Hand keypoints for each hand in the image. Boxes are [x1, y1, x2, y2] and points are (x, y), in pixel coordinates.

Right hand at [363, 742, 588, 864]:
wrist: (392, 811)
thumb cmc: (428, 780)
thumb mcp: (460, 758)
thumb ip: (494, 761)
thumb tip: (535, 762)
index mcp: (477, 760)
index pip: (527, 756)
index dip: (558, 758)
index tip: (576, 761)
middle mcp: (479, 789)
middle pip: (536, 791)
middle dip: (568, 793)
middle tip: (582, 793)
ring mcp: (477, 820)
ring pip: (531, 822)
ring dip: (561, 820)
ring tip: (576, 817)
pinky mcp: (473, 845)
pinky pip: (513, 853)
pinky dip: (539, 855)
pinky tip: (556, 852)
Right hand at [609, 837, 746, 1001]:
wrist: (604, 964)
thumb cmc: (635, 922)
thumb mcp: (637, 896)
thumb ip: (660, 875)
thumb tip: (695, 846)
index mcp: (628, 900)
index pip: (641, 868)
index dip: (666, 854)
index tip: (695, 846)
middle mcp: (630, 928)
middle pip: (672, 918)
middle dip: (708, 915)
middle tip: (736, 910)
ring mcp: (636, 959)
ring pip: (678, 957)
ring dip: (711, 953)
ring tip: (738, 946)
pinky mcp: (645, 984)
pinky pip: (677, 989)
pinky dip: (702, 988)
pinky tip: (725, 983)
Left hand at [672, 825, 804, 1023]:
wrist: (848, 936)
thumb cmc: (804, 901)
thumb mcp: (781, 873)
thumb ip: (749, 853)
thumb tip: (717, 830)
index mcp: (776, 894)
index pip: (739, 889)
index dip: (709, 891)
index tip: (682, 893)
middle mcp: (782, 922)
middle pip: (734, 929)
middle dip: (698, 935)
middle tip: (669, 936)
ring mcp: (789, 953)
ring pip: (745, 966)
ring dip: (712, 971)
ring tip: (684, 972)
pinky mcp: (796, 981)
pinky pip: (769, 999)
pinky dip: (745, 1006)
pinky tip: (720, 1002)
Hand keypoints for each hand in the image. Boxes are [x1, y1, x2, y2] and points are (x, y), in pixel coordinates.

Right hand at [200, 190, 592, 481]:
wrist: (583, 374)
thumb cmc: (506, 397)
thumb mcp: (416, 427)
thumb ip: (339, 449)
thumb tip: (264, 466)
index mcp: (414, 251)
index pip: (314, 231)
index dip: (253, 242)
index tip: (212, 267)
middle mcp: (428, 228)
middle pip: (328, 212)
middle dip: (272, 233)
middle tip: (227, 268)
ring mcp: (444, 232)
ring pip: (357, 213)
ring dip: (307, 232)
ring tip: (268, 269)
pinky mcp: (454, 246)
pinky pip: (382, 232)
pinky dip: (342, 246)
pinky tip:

Aim of the exercise. Where the word "hand" occurs in a line of the entries above, count that line, and reply with the total only.

Written solution. 6